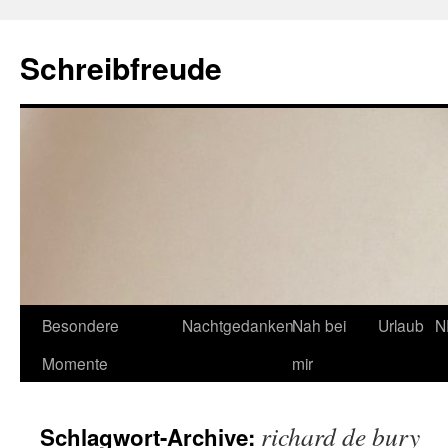
Schreibfreude
Besondere
Nachtgedanken
Nah bei
Urlaub
N
Momente
mir
richard de bury
Schlagwort-Archive:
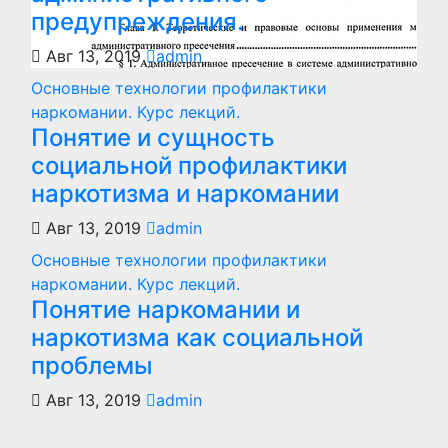
предупреждения.
Авг 13, 2019
admin
Основные технологии профилактики
наркомании. Курс лекций.
Понятие и сущность
социальной профилактики
наркотизма и наркомании
Авг 13, 2019
admin
Основные технологии профилактики
наркомании. Курс лекций.
Понятие наркомании и
наркотизма как социальной
проблемы
Авг 13, 2019
admin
━━━━━━━━━━━━━━━━━━━━
▶ _ABOUT THIS EXERCISE_: The lines you need are those holding the word "социальной"; copy each of them from the material above.

▶ _TASK OUTPUT_:
социальной профилактики
наркотизма как социальной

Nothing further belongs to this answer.